Activity
Look for the word "lines" in the entries below, then copy every line that has it.

:: Data provided

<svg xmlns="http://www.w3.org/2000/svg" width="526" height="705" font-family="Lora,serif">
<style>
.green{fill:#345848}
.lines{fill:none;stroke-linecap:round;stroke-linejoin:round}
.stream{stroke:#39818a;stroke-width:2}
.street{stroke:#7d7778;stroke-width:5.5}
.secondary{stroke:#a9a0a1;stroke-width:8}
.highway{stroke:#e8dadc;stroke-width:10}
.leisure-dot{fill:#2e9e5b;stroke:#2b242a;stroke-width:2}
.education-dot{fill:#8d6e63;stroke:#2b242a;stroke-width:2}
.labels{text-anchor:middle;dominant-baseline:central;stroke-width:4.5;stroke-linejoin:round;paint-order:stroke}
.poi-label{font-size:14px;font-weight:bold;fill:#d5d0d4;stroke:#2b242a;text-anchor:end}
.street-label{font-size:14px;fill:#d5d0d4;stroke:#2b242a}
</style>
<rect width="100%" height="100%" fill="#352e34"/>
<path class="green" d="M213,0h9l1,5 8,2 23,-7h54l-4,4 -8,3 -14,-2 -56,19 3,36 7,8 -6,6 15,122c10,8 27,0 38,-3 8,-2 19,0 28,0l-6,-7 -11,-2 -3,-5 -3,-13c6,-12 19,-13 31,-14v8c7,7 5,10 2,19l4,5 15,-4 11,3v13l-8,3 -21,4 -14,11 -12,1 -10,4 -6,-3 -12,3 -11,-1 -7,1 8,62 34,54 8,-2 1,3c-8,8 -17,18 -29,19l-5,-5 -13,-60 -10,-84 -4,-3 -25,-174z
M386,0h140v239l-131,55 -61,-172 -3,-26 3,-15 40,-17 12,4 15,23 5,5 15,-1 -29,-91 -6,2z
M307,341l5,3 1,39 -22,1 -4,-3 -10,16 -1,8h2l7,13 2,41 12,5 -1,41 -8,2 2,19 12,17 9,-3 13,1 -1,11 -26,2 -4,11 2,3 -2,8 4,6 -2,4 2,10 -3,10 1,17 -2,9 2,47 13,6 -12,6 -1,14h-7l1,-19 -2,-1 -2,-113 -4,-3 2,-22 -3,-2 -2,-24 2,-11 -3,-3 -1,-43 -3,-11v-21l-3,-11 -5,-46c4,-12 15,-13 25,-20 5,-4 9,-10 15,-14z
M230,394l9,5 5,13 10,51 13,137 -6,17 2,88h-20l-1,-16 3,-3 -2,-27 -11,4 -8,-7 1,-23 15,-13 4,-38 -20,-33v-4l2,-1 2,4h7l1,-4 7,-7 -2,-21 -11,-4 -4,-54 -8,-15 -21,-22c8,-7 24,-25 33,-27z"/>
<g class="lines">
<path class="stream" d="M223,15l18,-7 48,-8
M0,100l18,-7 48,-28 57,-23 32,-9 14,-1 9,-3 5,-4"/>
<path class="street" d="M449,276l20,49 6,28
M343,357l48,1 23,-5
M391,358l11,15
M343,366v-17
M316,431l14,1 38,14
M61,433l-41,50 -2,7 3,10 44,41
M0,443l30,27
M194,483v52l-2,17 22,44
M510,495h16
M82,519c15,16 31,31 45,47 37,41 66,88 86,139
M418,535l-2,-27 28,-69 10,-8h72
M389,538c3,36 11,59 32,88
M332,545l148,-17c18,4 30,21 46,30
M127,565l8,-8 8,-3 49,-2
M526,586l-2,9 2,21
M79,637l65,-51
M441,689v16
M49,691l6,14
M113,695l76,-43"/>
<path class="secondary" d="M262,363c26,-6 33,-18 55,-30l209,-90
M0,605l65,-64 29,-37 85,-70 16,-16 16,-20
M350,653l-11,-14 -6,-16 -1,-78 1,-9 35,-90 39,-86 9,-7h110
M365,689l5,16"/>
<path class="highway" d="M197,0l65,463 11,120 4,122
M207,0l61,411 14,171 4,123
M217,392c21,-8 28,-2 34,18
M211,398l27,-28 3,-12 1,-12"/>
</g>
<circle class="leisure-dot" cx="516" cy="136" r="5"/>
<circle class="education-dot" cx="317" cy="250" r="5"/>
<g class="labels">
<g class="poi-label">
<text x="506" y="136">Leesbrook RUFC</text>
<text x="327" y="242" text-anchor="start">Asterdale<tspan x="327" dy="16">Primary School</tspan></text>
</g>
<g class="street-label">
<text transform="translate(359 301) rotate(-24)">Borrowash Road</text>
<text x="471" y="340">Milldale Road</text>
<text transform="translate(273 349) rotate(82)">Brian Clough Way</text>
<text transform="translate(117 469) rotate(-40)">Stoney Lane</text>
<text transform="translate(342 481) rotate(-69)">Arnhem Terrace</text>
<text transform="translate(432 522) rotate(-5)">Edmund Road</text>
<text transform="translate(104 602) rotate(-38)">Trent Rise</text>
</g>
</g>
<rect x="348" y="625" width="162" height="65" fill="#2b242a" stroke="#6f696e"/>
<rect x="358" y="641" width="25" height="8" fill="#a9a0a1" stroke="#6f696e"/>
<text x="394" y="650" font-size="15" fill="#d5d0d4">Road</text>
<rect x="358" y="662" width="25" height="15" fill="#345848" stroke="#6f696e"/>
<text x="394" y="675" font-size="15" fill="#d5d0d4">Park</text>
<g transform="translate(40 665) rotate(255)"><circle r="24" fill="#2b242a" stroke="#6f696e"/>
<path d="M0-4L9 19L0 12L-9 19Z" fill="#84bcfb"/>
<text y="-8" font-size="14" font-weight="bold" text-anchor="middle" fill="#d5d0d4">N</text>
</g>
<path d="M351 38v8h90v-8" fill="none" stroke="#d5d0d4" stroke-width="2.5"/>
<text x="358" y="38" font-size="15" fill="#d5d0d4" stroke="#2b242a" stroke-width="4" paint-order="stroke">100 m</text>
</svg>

::::

Result of the task
.lines{fill:none;stroke-linecap:round;stroke-linejoin:round}
<g class="lines">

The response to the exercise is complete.